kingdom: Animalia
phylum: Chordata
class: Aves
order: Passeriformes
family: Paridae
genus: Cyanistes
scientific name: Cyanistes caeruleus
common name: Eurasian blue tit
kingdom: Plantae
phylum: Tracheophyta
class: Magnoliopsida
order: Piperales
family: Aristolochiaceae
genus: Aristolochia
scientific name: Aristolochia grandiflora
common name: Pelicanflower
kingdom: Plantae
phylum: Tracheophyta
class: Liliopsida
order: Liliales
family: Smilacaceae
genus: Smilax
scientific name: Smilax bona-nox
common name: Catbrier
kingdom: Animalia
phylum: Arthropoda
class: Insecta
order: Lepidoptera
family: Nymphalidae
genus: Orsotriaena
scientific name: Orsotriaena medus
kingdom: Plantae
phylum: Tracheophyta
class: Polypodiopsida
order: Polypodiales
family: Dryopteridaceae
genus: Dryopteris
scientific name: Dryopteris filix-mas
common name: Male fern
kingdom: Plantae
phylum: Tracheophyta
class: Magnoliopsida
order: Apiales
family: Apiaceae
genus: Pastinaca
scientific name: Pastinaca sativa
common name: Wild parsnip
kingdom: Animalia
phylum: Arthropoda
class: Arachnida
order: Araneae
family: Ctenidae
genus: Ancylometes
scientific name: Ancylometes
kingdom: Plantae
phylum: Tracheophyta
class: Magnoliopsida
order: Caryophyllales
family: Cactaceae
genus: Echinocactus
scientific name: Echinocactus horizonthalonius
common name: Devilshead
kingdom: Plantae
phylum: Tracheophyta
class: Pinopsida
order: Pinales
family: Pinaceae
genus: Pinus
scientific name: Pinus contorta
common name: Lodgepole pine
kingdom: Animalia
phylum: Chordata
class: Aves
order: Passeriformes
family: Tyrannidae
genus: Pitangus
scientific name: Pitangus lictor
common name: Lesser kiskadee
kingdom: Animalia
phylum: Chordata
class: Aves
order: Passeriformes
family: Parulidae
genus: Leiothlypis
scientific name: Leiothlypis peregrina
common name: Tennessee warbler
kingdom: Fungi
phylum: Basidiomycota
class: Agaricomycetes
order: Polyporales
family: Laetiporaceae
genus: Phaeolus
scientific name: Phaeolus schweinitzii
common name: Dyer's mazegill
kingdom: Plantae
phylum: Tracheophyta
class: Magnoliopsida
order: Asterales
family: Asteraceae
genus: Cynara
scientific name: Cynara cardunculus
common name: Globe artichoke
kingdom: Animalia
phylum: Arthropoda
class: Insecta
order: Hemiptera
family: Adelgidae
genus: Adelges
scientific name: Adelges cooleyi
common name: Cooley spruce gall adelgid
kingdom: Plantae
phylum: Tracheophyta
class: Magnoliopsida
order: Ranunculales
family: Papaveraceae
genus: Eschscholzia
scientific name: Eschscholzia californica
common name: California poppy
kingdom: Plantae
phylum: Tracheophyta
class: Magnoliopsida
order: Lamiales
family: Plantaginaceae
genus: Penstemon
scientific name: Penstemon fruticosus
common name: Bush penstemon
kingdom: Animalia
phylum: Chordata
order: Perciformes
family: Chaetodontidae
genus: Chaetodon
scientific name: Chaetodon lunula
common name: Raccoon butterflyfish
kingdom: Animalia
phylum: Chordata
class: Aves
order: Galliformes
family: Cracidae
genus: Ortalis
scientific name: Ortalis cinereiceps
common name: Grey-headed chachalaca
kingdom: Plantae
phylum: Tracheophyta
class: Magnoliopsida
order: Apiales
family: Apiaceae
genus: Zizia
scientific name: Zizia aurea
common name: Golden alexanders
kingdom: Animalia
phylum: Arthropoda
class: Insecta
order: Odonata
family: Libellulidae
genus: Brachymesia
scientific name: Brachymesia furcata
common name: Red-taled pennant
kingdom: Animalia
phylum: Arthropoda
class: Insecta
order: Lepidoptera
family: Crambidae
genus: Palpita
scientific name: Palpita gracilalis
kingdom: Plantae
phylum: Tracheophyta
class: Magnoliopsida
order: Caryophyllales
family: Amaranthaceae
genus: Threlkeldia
────────────────────────────────────────
> **What this task involves**: Rewrite all of the lines above, replacing "common name" with "vernacular name" wherever it occurs and leaving everything else unchanged.

> **Exercise solution**:
kingdom: Animalia
phylum: Chordata
class: Aves
order: Passeriformes
family: Paridae
genus: Cyanistes
scientific name: Cyanistes caeruleus
vernacular name: Eurasian blue tit
kingdom: Plantae
phylum: Tracheophyta
class: Magnoliopsida
order: Piperales
family: Aristolochiaceae
genus: Aristolochia
scientific name: Aristolochia grandiflora
vernacular name: Pelicanflower
kingdom: Plantae
phylum: Tracheophyta
class: Liliopsida
order: Liliales
family: Smilacaceae
genus: Smilax
scientific name: Smilax bona-nox
vernacular name: Catbrier
kingdom: Animalia
phylum: Arthropoda
class: Insecta
order: Lepidoptera
family: Nymphalidae
genus: Orsotriaena
scientific name: Orsotriaena medus
kingdom: Plantae
phylum: Tracheophyta
class: Polypodiopsida
order: Polypodiales
family: Dryopteridaceae
genus: Dryopteris
scientific name: Dryopteris filix-mas
vernacular name: Male fern
kingdom: Plantae
phylum: Tracheophyta
class: Magnoliopsida
order: Apiales
family: Apiaceae
genus: Pastinaca
scientific name: Pastinaca sativa
vernacular name: Wild parsnip
kingdom: Animalia
phylum: Arthropoda
class: Arachnida
order: Araneae
family: Ctenidae
genus: Ancylometes
scientific name: Ancylometes
kingdom: Plantae
phylum: Tracheophyta
class: Magnoliopsida
order: Caryophyllales
family: Cactaceae
genus: Echinocactus
scientific name: Echinocactus horizonthalonius
vernacular name: Devilshead
kingdom: Plantae
phylum: Tracheophyta
class: Pinopsida
order: Pinales
family: Pinaceae
genus: Pinus
scientific name: Pinus contorta
vernacular name: Lodgepole pine
kingdom: Animalia
phylum: Chordata
class: Aves
order: Passeriformes
family: Tyrannidae
genus: Pitangus
scientific name: Pitangus lictor
vernacular name: Lesser kiskadee
kingdom: Animalia
phylum: Chordata
class: Aves
order: Passeriformes
family: Parulidae
genus: Leiothlypis
scientific name: Leiothlypis peregrina
vernacular name: Tennessee warbler
kingdom: Fungi
phylum: Basidiomycota
class: Agaricomycetes
order: Polyporales
family: Laetiporaceae
genus: Phaeolus
scientific name: Phaeolus schweinitzii
vernacular name: Dyer's mazegill
kingdom: Plantae
phylum: Tracheophyta
class: Magnoliopsida
order: Asterales
family: Asteraceae
genus: Cynara
scientific name: Cynara cardunculus
vernacular name: Globe artichoke
kingdom: Animalia
phylum: Arthropoda
class: Insecta
order: Hemiptera
family: Adelgidae
genus: Adelges
scientific name: Adelges cooleyi
vernacular name: Cooley spruce gall adelgid
kingdom: Plantae
phylum: Tracheophyta
class: Magnoliopsida
order: Ranunculales
family: Papaveraceae
genus: Eschscholzia
scientific name: Eschscholzia californica
vernacular name: California poppy
kingdom: Plantae
phylum: Tracheophyta
class: Magnoliopsida
order: Lamiales
family: Plantaginaceae
genus: Penstemon
scientific name: Penstemon fruticosus
vernacular name: Bush penstemon
kingdom: Animalia
phylum: Chordata
order: Perciformes
family: Chaetodontidae
genus: Chaetodon
scientific name: Chaetodon lunula
vernacular name: Raccoon butterflyfish
kingdom: Animalia
phylum: Chordata
class: Aves
order: Galliformes
family: Cracidae
genus: Ortalis
scientific name: Ortalis cinereiceps
vernacular name: Grey-headed chachalaca
kingdom: Plantae
phylum: Tracheophyta
class: Magnoliopsida
order: Apiales
family: Apiaceae
genus: Zizia
scientific name: Zizia aurea
vernacular name: Golden alexanders
kingdom: Animalia
phylum: Arthropoda
class: Insecta
order: Odonata
family: Libellulidae
genus: Brachymesia
scientific name: Brachymesia furcata
vernacular name: Red-taled pennant
kingdom: Animalia
phylum: Arthropoda
class: Insecta
order: Lepidoptera
family: Crambidae
genus: Palpita
scientific name: Palpita gracilalis
kingdom: Plantae
phylum: Tracheophyta
class: Magnoliopsida
order: Caryophyllales
family: Amaranthaceae
genus: Threlkeldia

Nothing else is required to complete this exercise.